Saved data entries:
+--
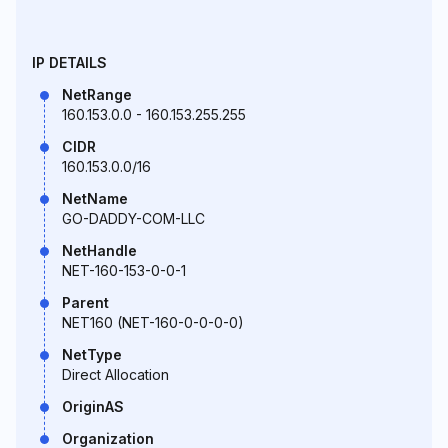
IP DETAILS
NetRange
160.153.0.0 - 160.153.255.255
CIDR
160.153.0.0/16
NetName
GO-DADDY-COM-LLC
NetHandle
NET-160-153-0-0-1
Parent
NET160 (NET-160-0-0-0-0)
NetType
Direct Allocation
OriginAS
Organization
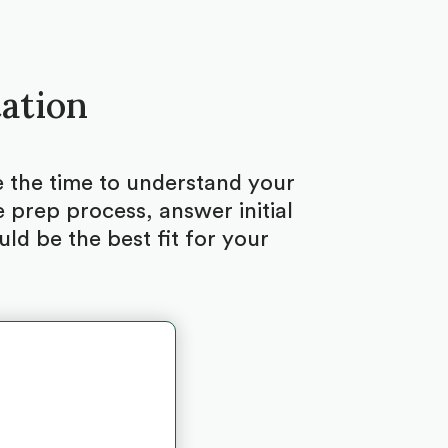
tation
ke the time to understand your
 prep process, answer initial
d be the best fit for your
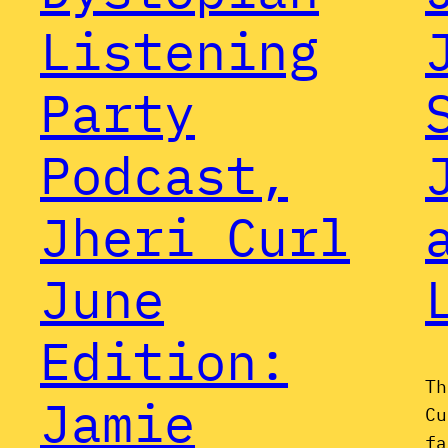
Listening
Party
Podcast,
Jheri Curl
June
Edition:
Th
Jamie
Cu
fa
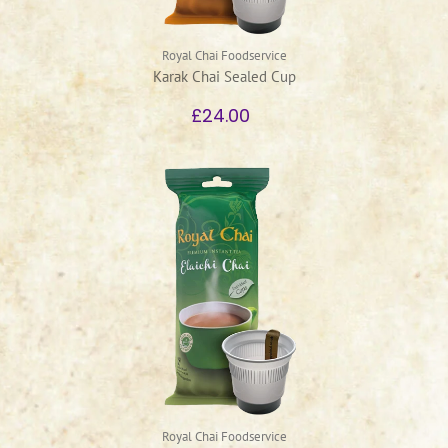
Royal Chai Foodservice
Karak Chai Sealed Cup
£24.00
Royal Chai Foodservice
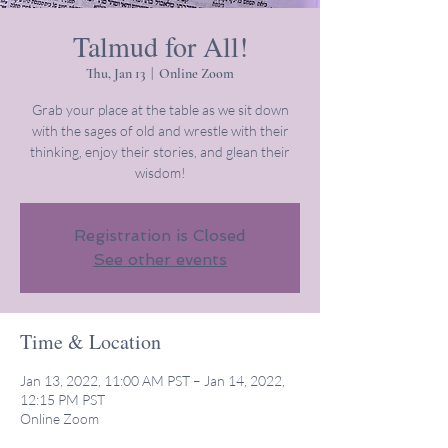
Talmud for All!
Thu, Jan 13
  |  
Online Zoom
Grab your place at the table as we sit down
with the sages of old and wrestle with their
thinking, enjoy their stories, and glean their
wisdom!
Registration is Closed
See other events
Time & Location
Jan 13, 2022, 11:00 AM PST – Jan 14, 2022,
12:15 PM PST
Online Zoom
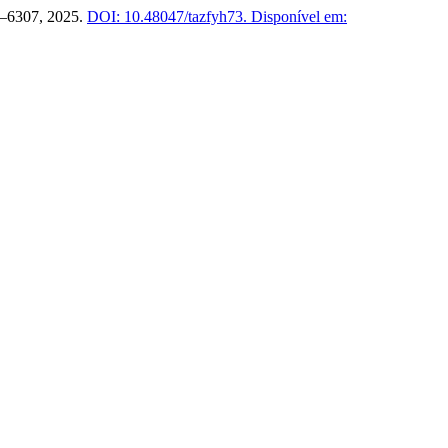
03–6307, 2025.
DOI: 10.48047/tazfyh73.
Disponível em:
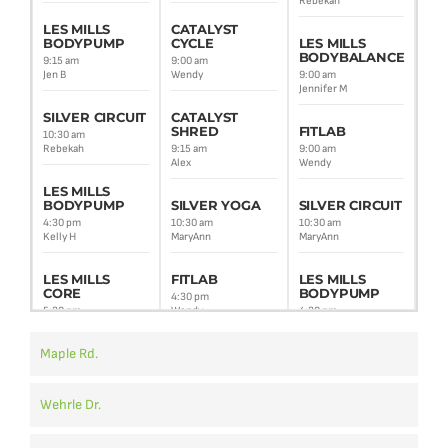
Rebekah
9:30
Alex
LES MILLS
CATALYST
BODYPUMP
CYCLE
LES MILLS
BODYBALANCE
SI
9:15 am
9:00 am
CI
Jen B
Wendy
9:00 am
Jennifer M
10:3
Reb
SILVER CIRCUIT
CATALYST
SHRED
FITLAB
10:30 am
LE
Rebekah
9:15 am
9:00 am
BO
Alex
Wendy
5:4
LES MILLS
Amy
BODYPUMP
SILVER YOGA
SILVER CIRCUIT
4:30 pm
10:30 am
10:30 am
ZU
Kelly H
MaryAnn
MaryAnn
7:0
Meli
LES MILLS
FITLAB
LES MILLS
CORE
BODYPUMP
4:30 pm
5:30 pm
Wendy
4:30 pm
Kelly H
Jim
Maple Rd.
LES MILLS
BODYATTACK
BODYPUMP
LES MILLS
CORE
6:05 pm
5:45 pm
Lisa T
Amy G
5:30 pm
Wehrle Dr.
Lisa F
CATALYST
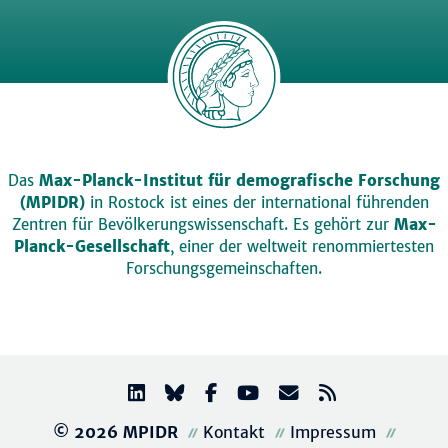
Das
Max-Planck-Institut für demografische Forschung
(MPIDR)
in Rostock ist eines der international führenden
Zentren für Bevölkerungswissenschaft. Es gehört zur
Max-
Planck-Gesellschaft
, einer der weltweit renommiertesten
Forschungsgemeinschaften.
© 2026 MPIDR
Kontakt
Impressum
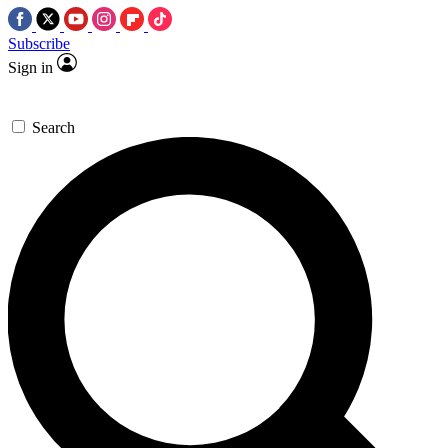
Subscribe
Sign in
Search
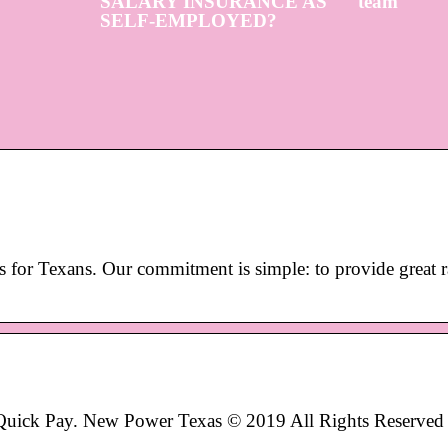
SALARY INSURANCE AS
team
SELF-EMPLOYED?
s for Texans. Our commitment is simple: to provide great r
 Quick Pay. New Power Texas © 2019 All Rights Reserved 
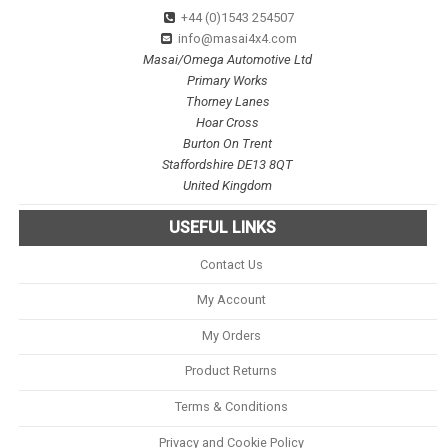
+44 (0)1543 254507
info@masai4x4.com
Masai/Omega Automotive Ltd
Primary Works
Thorney Lanes
Hoar Cross
Burton On Trent
Staffordshire DE13 8QT
United Kingdom
USEFUL LINKS
Contact Us
My Account
My Orders
Product Returns
Terms & Conditions
Privacy and Cookie Policy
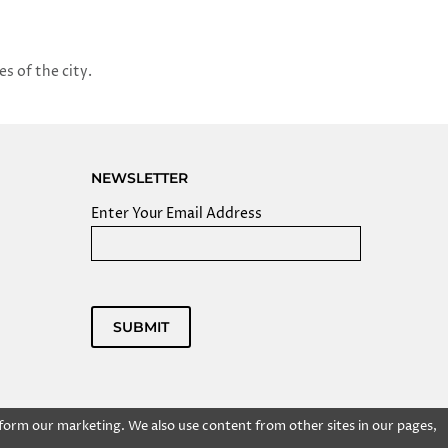
ies of the city.
NEWSLETTER
Enter Your Email Address
SUBMIT
form our marketing. We also use content from other sites in our pages,
erved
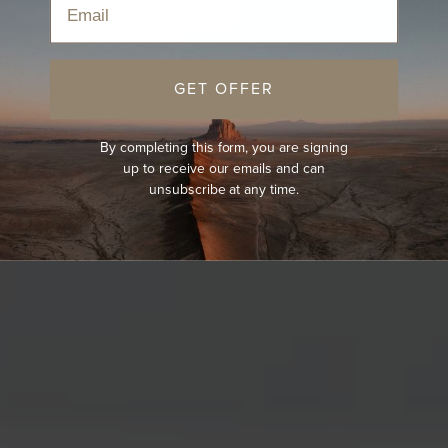
GET OFFER
By completing this form, you are signing
up to receive our emails and can
unsubscribe at any time.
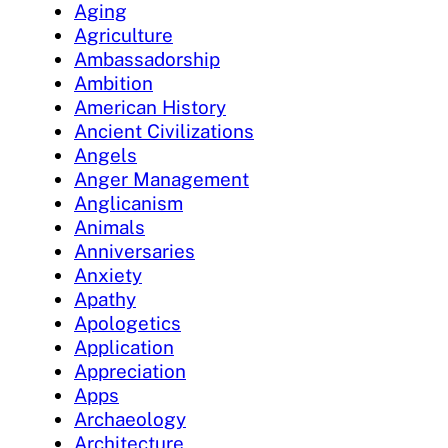
Aging
Agriculture
Ambassadorship
Ambition
American History
Ancient Civilizations
Angels
Anger Management
Anglicanism
Animals
Anniversaries
Anxiety
Apathy
Apologetics
Application
Appreciation
Apps
Archaeology
Architecture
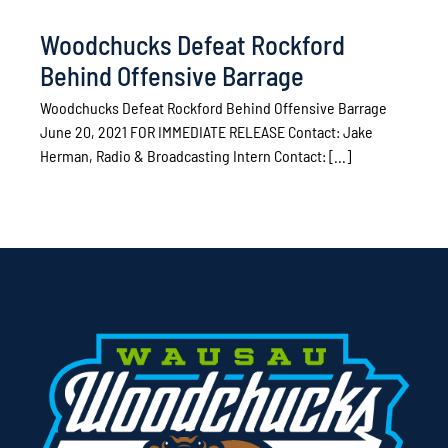
Woodchucks Defeat Rockford
Behind Offensive Barrage
Woodchucks Defeat Rockford Behind Offensive Barrage
June 20, 2021 FOR IMMEDIATE RELEASE Contact: Jake
Herman, Radio & Broadcasting Intern Contact: [...]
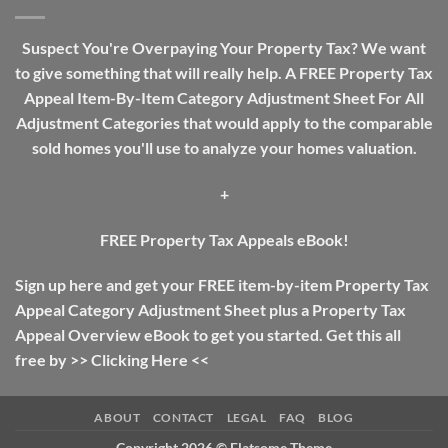
Guide:
The
Difference
Suspect You're Overpaying Your Property Tax? We want
Between
to give something that will really help. A FREE Property Tax
Income
Tax
Appeal Item-By-Item Category Adjustment Sheet For All
And
Adjustment Categories that would apply to the comparable
Property
Tax
sold homes you'll use to analyze your homes valuation.
+
FREE Property Tax Appeals eBook!
Sign up here and get your FREE item-by-item Property Tax
Appeal Category Adjustment Sheet plus a Property Tax
Appeal Overview eBook to get you started. Get this all
free by >>
Clicking Here
<<
ABOUT
CONTACT
LEGAL
FAQ
BLOG
Copyright 2026 ©
Flatsome Theme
+--
Copy over exactly the lines above from the one with "to give something" to the last, both included, and no others.

to give something that will really help. A FREE Property Tax
Income
Tax
Appeal Item-By-Item Category Adjustment Sheet For All
And
Adjustment Categories that would apply to the comparable
Property
Tax
sold homes you'll use to analyze your homes valuation.
+
FREE Property Tax Appeals eBook!
Sign up here and get your FREE item-by-item Property Tax
Appeal Category Adjustment Sheet plus a Property Tax
Appeal Overview eBook to get you started. Get this all
free by >>
Clicking Here
<<
ABOUT
CONTACT
LEGAL
FAQ
BLOG
Copyright 2026 ©
Flatsome Theme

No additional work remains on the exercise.